Green Dragon fancies itself a more contemporary dispensary than others.
Unlike my budtender, the growers seemed to know what they were doing. Popping open the bottle of my new mystery strain released a heavy sweetness, similar to that of rock candy, accompanied by a lemon sourness and zest that bum-rushed my nostrils. Anybody who’s ever tried Lucas or Baby Lucas Mexican Candy knows exactly what I’m talking about. Some research showed Guana Bana to be a cross of Amnesia Haze and a Widow phenotype, making it a sativa-dominant hybrid.

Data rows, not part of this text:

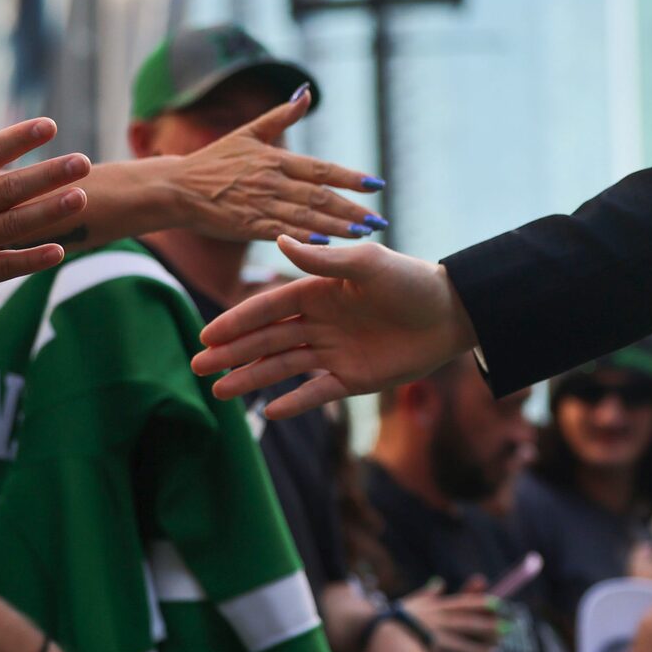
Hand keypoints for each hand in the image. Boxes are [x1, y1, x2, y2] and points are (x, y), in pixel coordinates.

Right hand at [0, 80, 87, 319]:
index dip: (18, 138)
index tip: (49, 125)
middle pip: (9, 189)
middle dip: (49, 175)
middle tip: (84, 162)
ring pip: (14, 225)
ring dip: (50, 211)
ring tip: (82, 195)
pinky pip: (5, 265)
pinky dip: (32, 259)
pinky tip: (60, 250)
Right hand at [160, 89, 379, 245]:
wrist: (176, 188)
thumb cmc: (214, 161)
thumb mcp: (248, 133)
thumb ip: (281, 115)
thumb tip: (306, 91)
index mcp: (276, 159)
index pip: (322, 169)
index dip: (351, 177)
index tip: (377, 184)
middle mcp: (272, 181)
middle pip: (321, 197)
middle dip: (353, 210)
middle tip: (378, 220)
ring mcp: (260, 204)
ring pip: (306, 217)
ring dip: (338, 227)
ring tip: (363, 234)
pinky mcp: (247, 225)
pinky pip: (281, 232)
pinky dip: (304, 238)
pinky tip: (325, 244)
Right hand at [193, 238, 476, 417]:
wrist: (452, 314)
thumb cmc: (411, 281)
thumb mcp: (368, 265)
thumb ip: (324, 260)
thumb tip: (280, 240)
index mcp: (319, 291)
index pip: (269, 308)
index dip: (238, 321)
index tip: (207, 335)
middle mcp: (320, 322)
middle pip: (268, 340)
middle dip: (233, 353)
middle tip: (198, 367)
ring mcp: (334, 351)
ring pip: (284, 367)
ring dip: (253, 378)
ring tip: (220, 392)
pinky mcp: (352, 378)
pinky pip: (317, 393)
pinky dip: (295, 402)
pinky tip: (270, 411)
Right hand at [398, 578, 498, 651]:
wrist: (369, 638)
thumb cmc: (394, 621)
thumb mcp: (412, 603)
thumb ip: (429, 594)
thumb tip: (440, 582)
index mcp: (437, 609)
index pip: (465, 604)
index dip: (484, 605)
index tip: (501, 605)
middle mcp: (438, 623)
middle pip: (470, 625)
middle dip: (489, 628)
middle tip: (505, 632)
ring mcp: (434, 642)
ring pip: (464, 647)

My gram had the loose structure of a typical tropical sativa, with a few arrowhead-shaped buds that could’ve been trimmed better. But the sticky resin glands and limited pistil coverage were great to look at, and each pinch released an invigorating shot up my nose. A few puffs from a joint the next morning fit the aromatic profile, with sweet, zesty citrus tastes rounded out by a calming vanilla flavor. Worried that I’d get too high early in the day, I only smoked half of it, but after a productive morning inside during last week’s snowstorm, I’m confident I could’ve blazed the whole thing. Calming my caffeinated stomach while keeping me concentrated enough to tackle a broken water heater, Guana Bana smelled like an early morning (or a long night) in Cancún — but its effects were quite the opposite.